「やってみたい」専業主婦から“和紙職人”へ!地域の技術を伝承する女性の思い【新潟発】
新潟県加茂市で1300年の歴史を重ねる青海神社。参拝の証となる御朱印には、特別な和紙を使っている。
青海神社 古川修 権禰宜:
加茂紙という、加茂で漉かれた和紙を使っている
加茂の名がついた和紙を生産しているのは、豊かな自然に囲まれた里山の集落…ではなく、加茂駅前にある商店街。

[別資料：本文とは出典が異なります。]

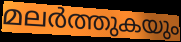
മലർത്തുകയും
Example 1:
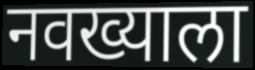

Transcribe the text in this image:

नवख्याला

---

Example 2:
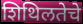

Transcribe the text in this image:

शिथिलतेचे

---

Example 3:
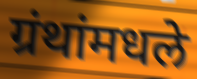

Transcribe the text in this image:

ग्रंथांमधले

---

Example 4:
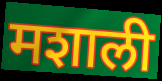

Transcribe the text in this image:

मशाली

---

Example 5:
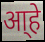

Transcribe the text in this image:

आ्हे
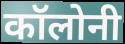
कॉलोनी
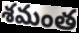
శమంత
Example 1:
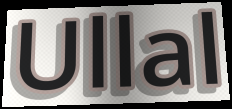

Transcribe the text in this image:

Ullal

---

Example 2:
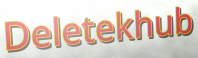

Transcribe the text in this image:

Deletekhub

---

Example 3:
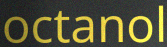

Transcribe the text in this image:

octanol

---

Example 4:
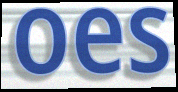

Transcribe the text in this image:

oes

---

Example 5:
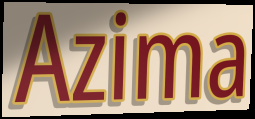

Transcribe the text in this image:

Azima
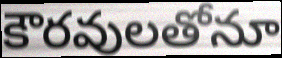
కౌరవులతోనూ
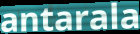
antarala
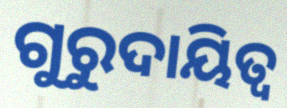
ଗୁରୁଦାୟିତ୍ୱ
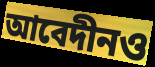
আবেদীনও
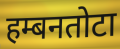
हम्बनतोटा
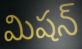
మిషన్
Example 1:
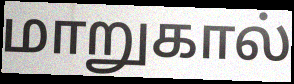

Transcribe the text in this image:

மாறுகால்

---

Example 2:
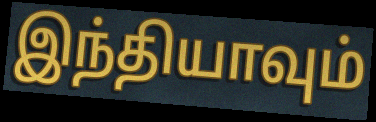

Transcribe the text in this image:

இந்தியாவும்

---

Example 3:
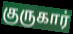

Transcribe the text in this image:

குருகார்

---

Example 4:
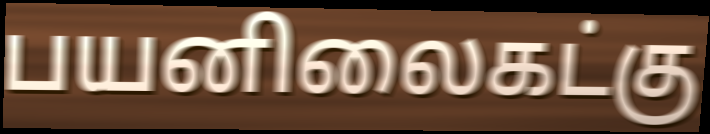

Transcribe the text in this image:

பயனிலைகட்கு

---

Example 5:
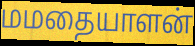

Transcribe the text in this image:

மமதையாளன்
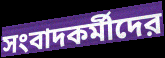
সংবাদকর্মীদের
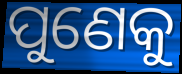
ପୁଣେକୁ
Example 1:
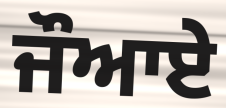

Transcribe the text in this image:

ਜੌਆਏ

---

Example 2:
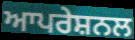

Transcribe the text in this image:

ਆਪਰੇਸ਼ਨਲ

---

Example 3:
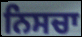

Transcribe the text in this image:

ਨਿਸਚਾ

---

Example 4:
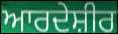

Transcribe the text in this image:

ਆਰਦੇਸ਼ੀਰ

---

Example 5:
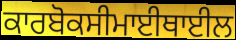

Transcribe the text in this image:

ਕਾਰਬੋਕਸੀਮਾਈਥਾਈਲ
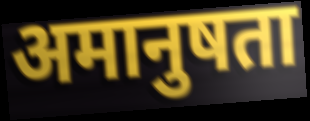
अमानुषता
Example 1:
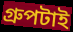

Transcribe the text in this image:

গ্রুপটাই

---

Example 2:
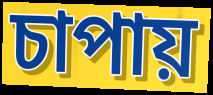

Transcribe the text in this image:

চাপায়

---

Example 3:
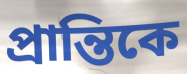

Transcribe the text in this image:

প্রান্তিকে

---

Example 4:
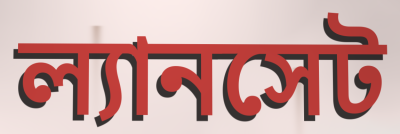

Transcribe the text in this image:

ল্যানসেট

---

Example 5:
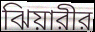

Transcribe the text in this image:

ঝিয়ারীর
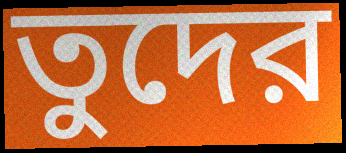
তুদের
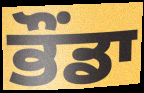
ਭੌਂਡਾ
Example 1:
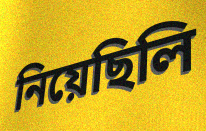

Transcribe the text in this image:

নিয়েছিলি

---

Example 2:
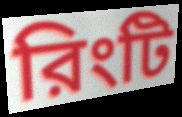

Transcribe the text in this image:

রিংটি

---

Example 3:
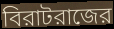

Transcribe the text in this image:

বিরাটরাজের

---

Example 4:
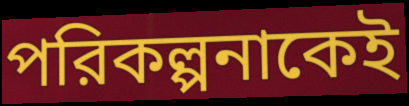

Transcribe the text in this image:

পরিকল্পনাকেই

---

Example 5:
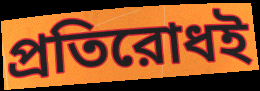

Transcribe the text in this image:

現在、加茂紙を商品として生産しているのは、57歳の鶴巻由加里さん、ただ1人。
鶴巻由加里さん:
加茂市七谷地区で明治から大正にかけて、200軒以上の農家で、冬の仕事として紙が漉かれていて、県内で一番の生産額があった
手漉きの加茂紙。機械化された洋紙の普及により、1993年には姿を消すことに。
そこで加茂市が2011年に始めたのが、加茂紙を生産していた人を招き、その技術を伝承する「紙漉き技術保存振興事業」。
鶴巻由加里さん:
保存事業の担い手を募集する市の広報を見て「やりたい」と思った
この事業に参加した鶴巻さんは当時46歳。3人の子どもを育てる専業主婦だった。
鶴巻由加里さん:
加茂で紙が盛んに作られていたことを知らなかった
この日、鶴巻さんが見せてくれたのは、紙の材料となるコウゾという木の皮を煮たもの。
皮の内側にある白い部分だけを削ぎ取り、汚れなどを取り除きながらたたくなどして繊維をほぐしていく。
鶴巻由加里さん:
たくさんの工程を経て、紙になる
専業主婦だった鶴巻さんだが…
鶴巻由加里さん:
和紙の生産を始めるまでは、本当にどうしたら働かずにすむか考えていたのに
植物から抽出した粘液を混ぜて始まる紙漉き。
鶴巻由加里さん:
水の温度が上がると、粘液の効き目がなくなる。そうすると、繊維が均等に広がらなくなる
手漉き和紙の生産が冬を中心に行われるのは、手の感覚がなくなるほどの冷たい水が紙づくりには欠かせないから。